According to the documentation twitter publishes, it seems that the response is not a valid json. Therefore you cannot convert it automagically. As I see it you have 2 options, which you are not going to like. In both options you have to do string manipulations.

The first option, which I like less, is actually building the json:

print(s"""{ \n\t"${res.body.replace("=", "\": \"").replace("&", "\"\n\t\"")}" \n}""")

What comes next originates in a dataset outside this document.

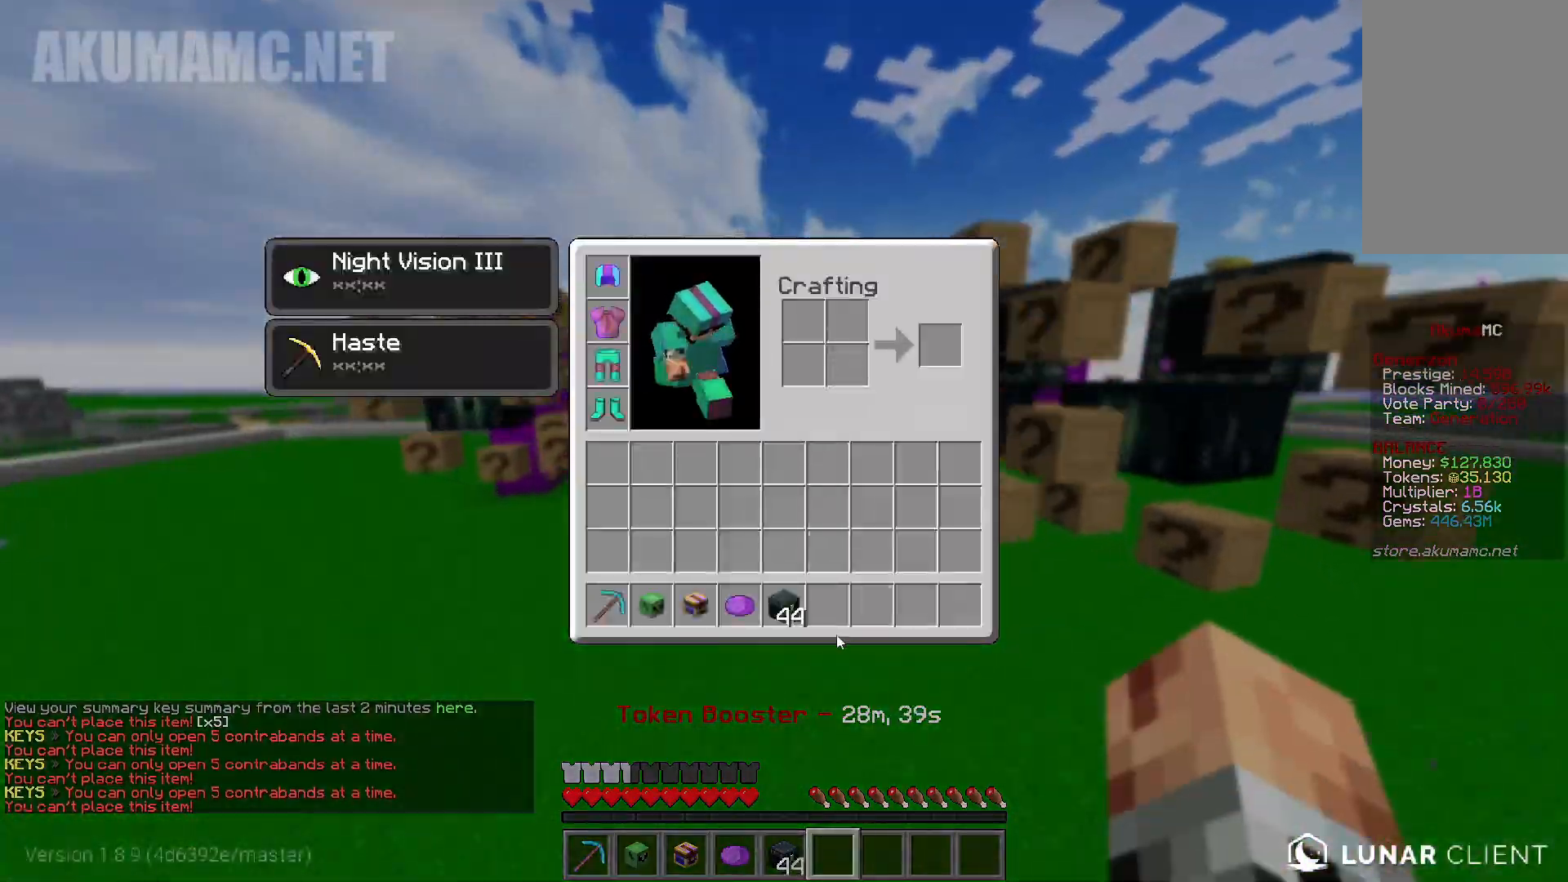
{"keys": [], "mouse": []}
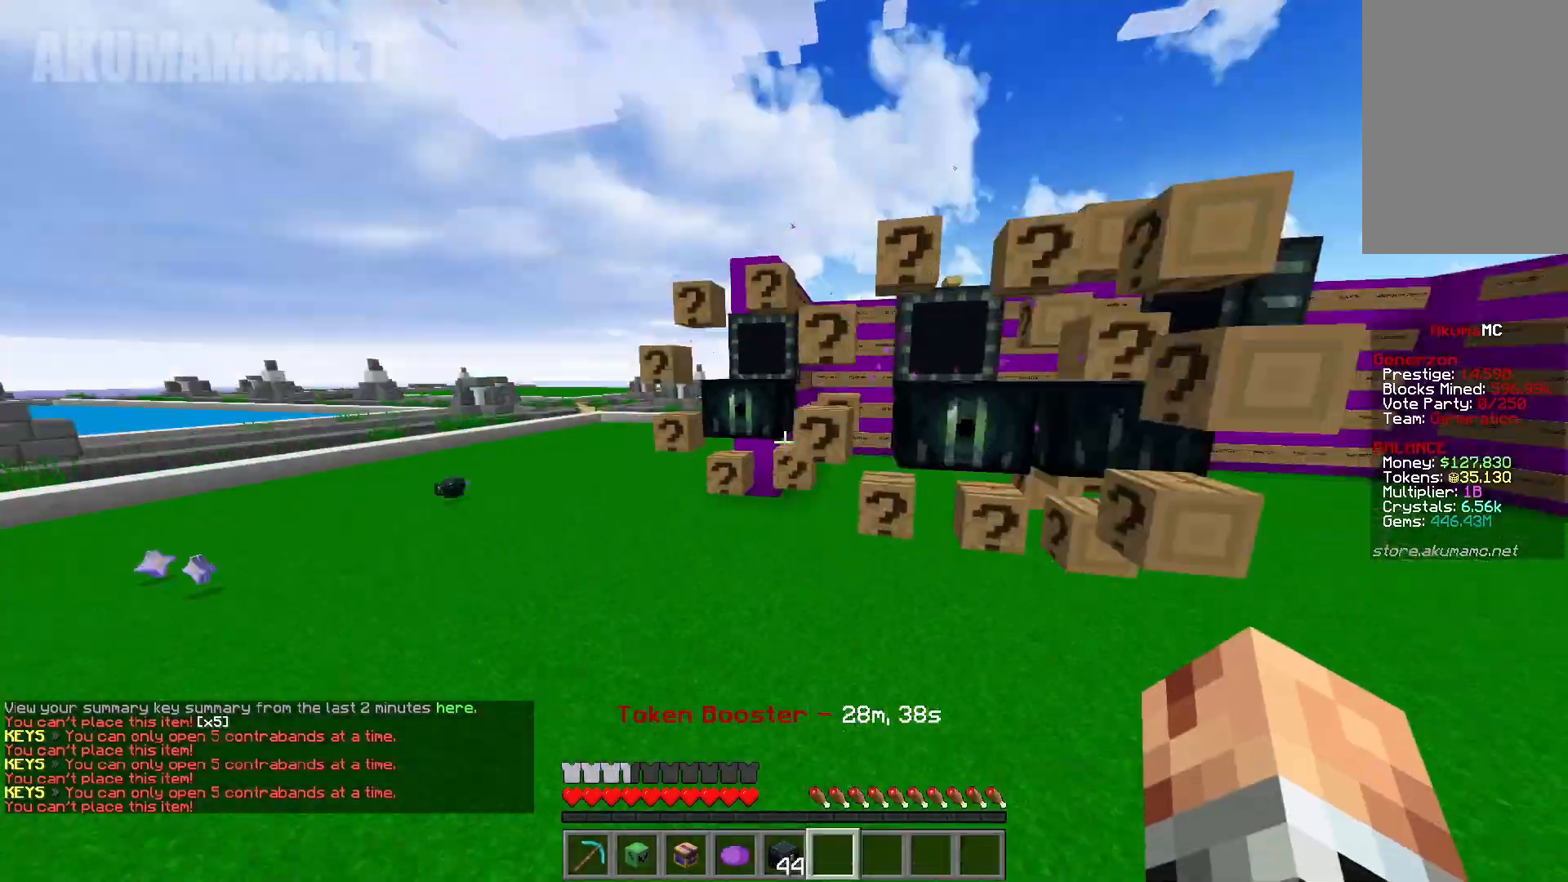
{"keys": ["w"], "mouse": [], "events": [[17, "a", "down"], [100, "w", "down"], [467, "a", "up"]]}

The second option, is to extract the variables into a case class, and let play-json build the json string for you:

case class TwitterAuthToken(oauth_token: String, oauth_token_secret: String, user_id: Long, screen_name: String)
object TwitterAuthToken {
  implicit val format: OFormat[TwitterAuthToken] = Json.format[TwitterAuthToken]
}
 
val splitResponse = res.body.split('&').map(_.split('=')).map(pair => (pair(0), pair(1))).toMap
val twitterAuthToken = TwitterAuthToken(
  oauth_token = splitResponse("oauth_token"),
  oauth_token_secret = splitResponse("oauth_token_secret"),
  user_id = splitResponse("user_id").toLong,
  screen_name = splitResponse("screen_name")
)

print(Json.toJsObject(twitterAuthToken))

I'll note that Json.toJsObject(twitterAuthToken) returns JsObject, which you can serialize, and deserialize.

I am not familiar with any option to modify the delimiters of the json being parsed by play-json. Given an existing json you can manipulate the paths from the json into the case class. But that is not what you are seeking for.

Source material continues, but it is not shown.